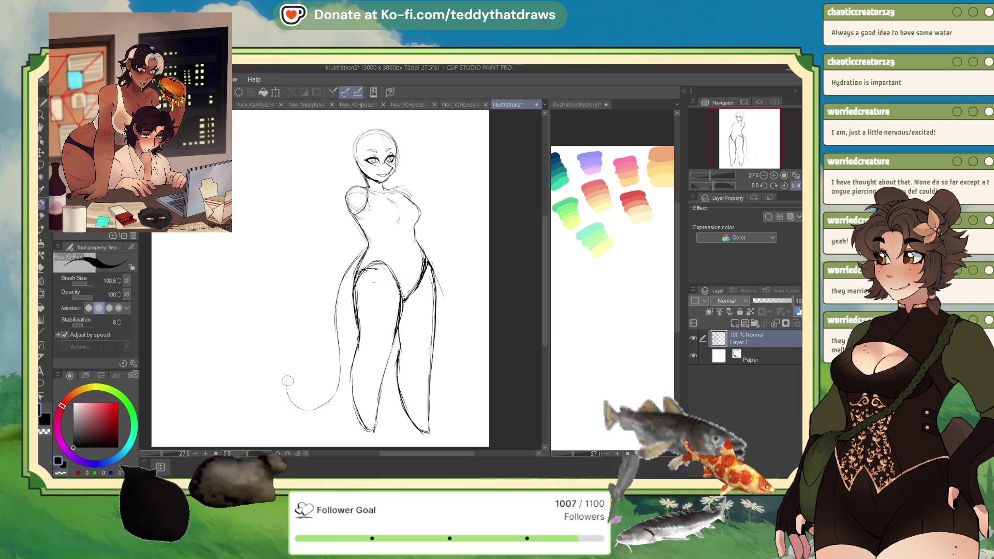
drag(296, 344, 295, 366)
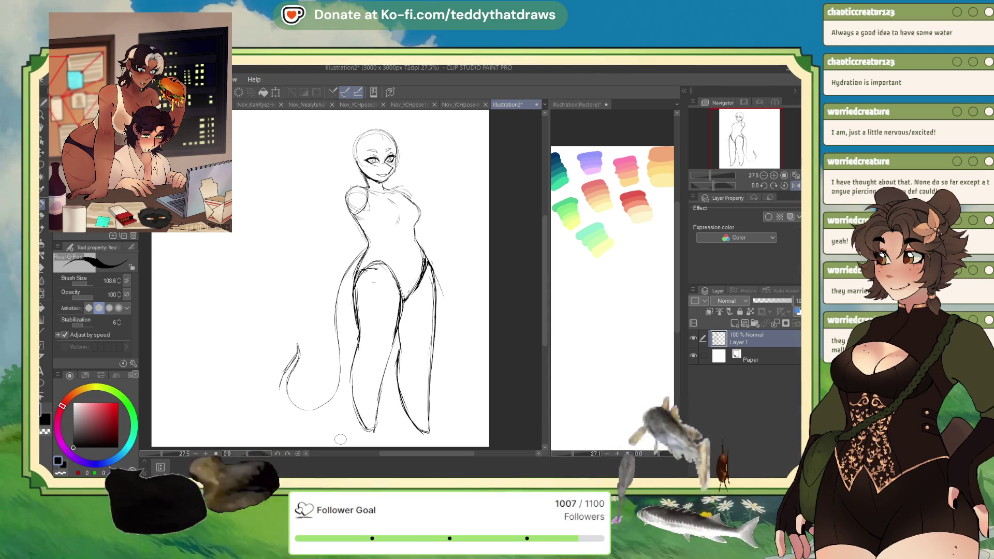
mouse_move(286, 362)
mouse_down()
mouse_move(278, 402)
mouse_move(346, 409)
mouse_up()
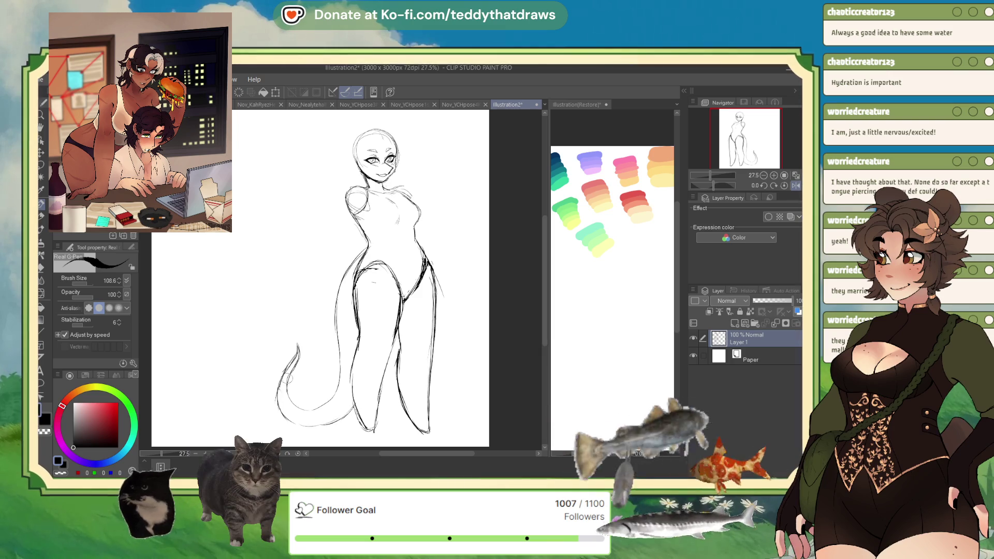
drag(295, 342, 284, 391)
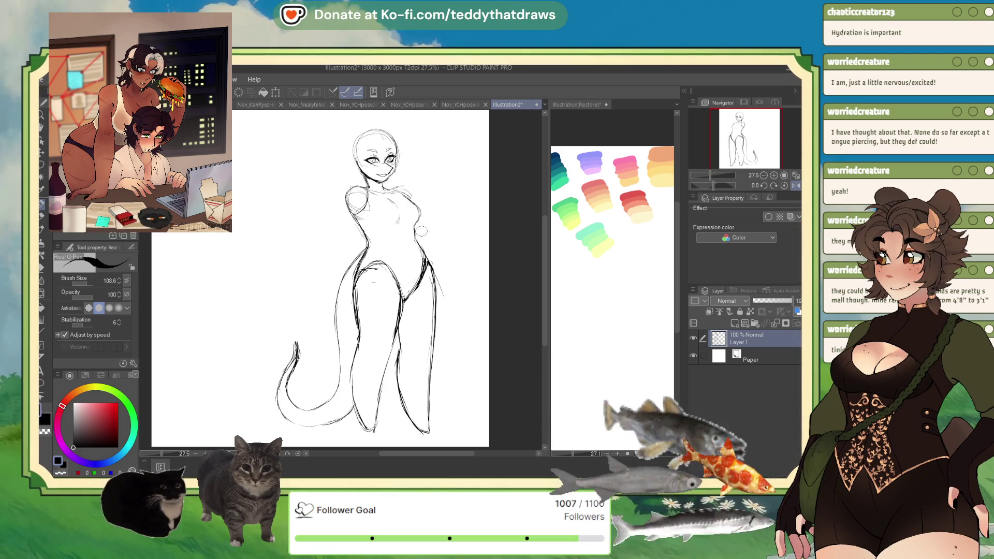
Step: Flip the view back to normal and erase a small spot at the tail tip
click(796, 187)
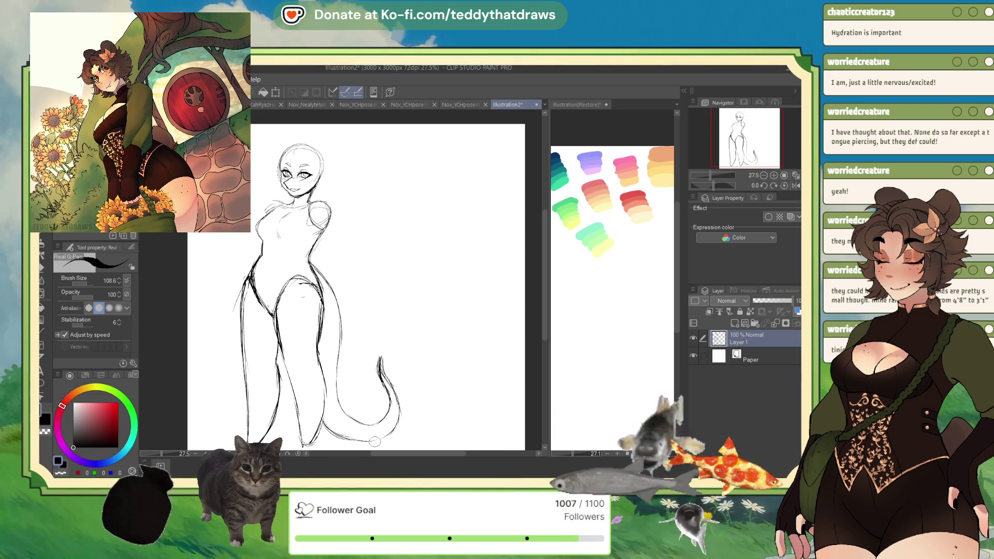
click(44, 431)
click(374, 360)
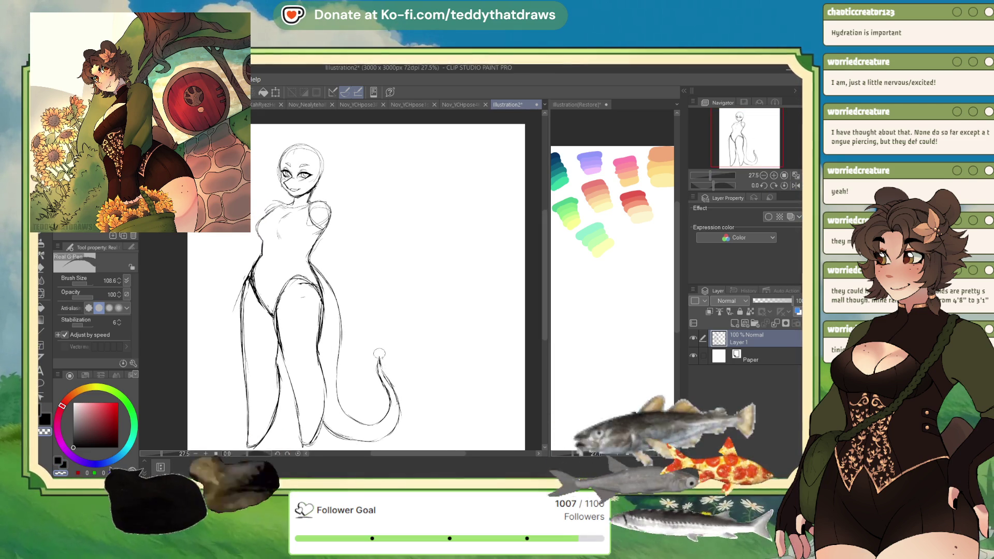
key(c)
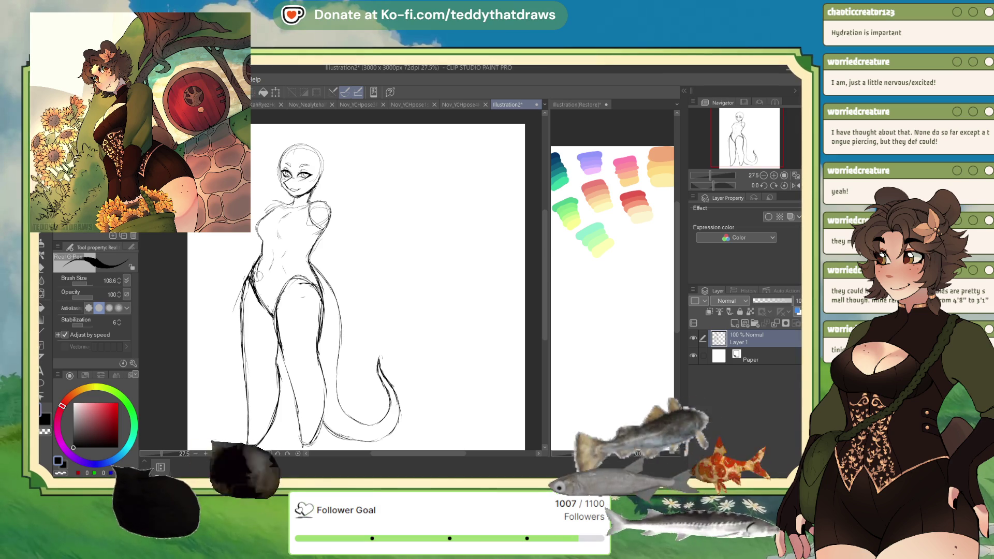
Step: Erase the stray sketch lines near the left hip with transparent colour
click(63, 472)
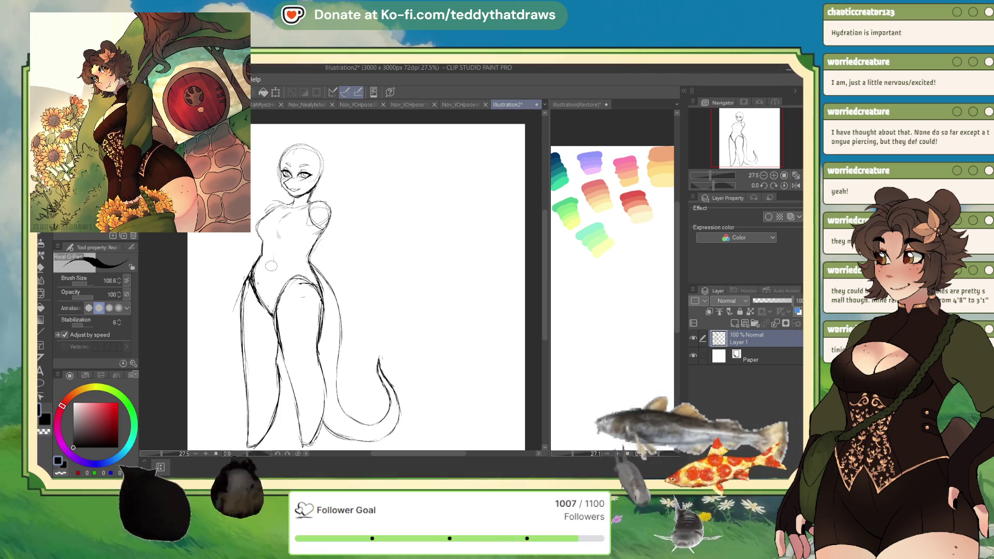
click(62, 473)
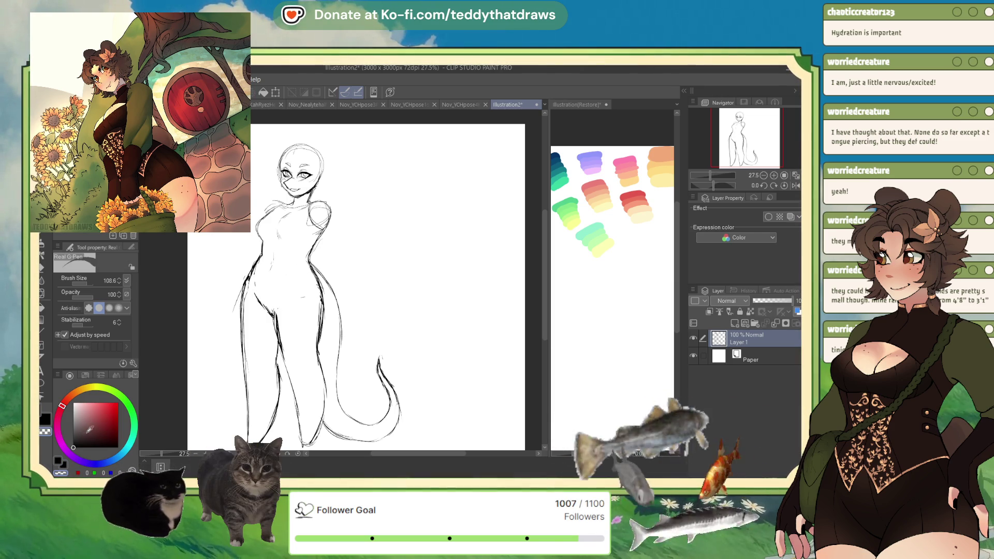
key(c)
click(62, 473)
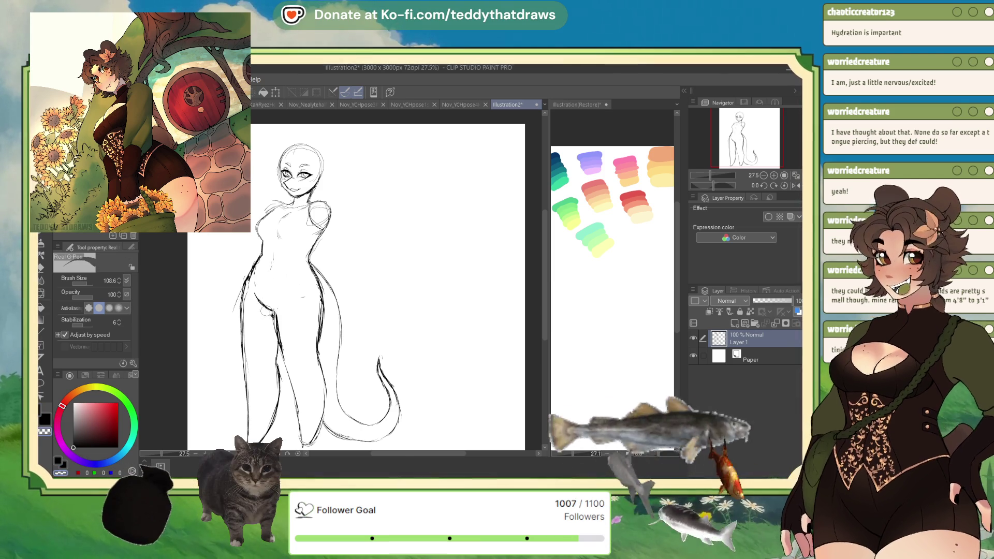
drag(255, 299, 272, 314)
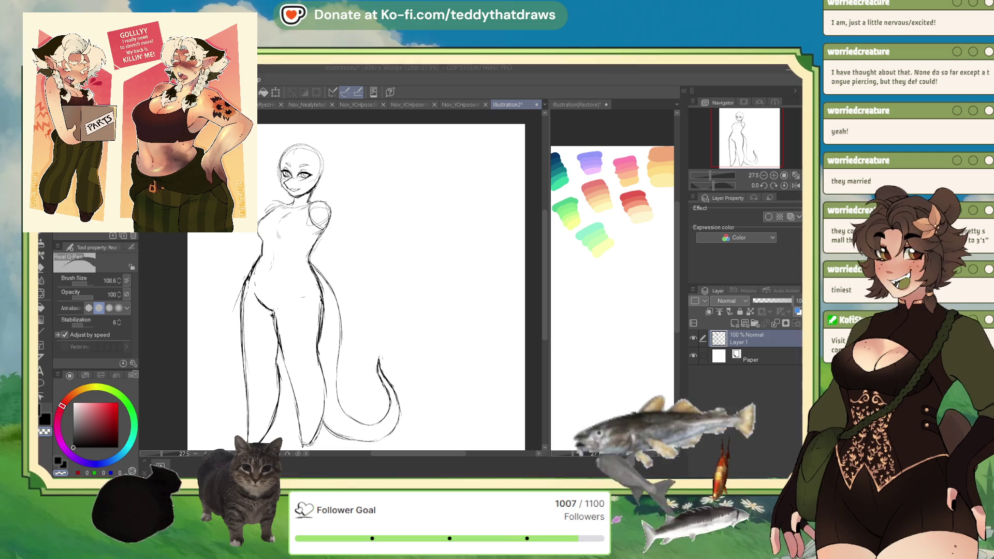
drag(483, 343, 500, 320)
Step: Refine both feet with short strokes while the view is mirrored
key(c)
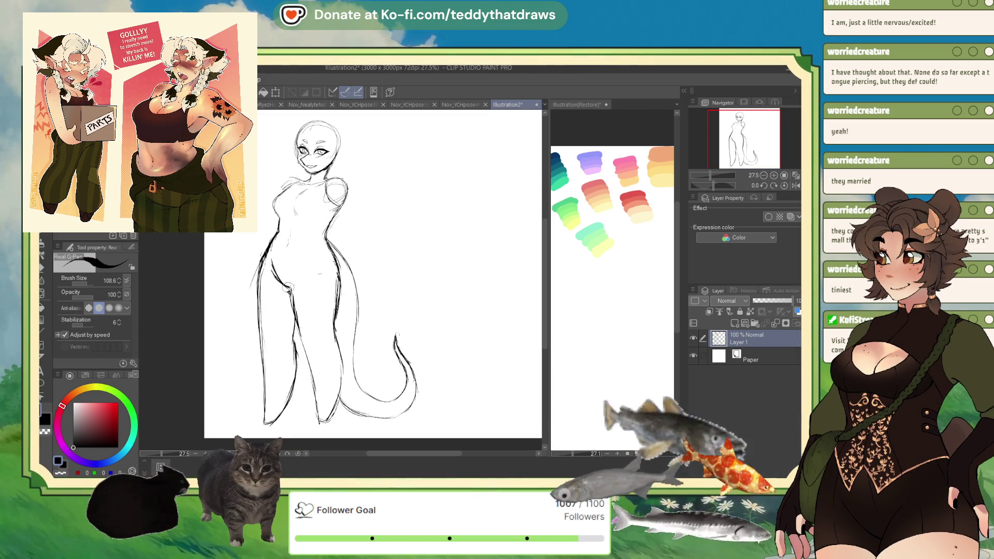
key(c)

===============

## [Aim of the task]
From the first line to the last, please copy the data exactly, with the pictures left out.

## [Response for this exercise]
drag(296, 344, 295, 366)
mouse_move(286, 362)
mouse_down()
mouse_move(278, 402)
mouse_move(346, 409)
mouse_up()
drag(295, 342, 284, 391)
Step: Flip the view back to normal and erase a small spot at the tail tip
click(796, 187)
click(44, 431)
click(374, 360)
key(c)
Step: Erase the stray sketch lines near the left hip with transparent colour
click(63, 472)
click(62, 473)
key(c)
click(62, 473)
drag(255, 299, 272, 314)
drag(483, 343, 500, 320)
Step: Refine both feet with short strokes while the view is mirrored
key(c)
key(c)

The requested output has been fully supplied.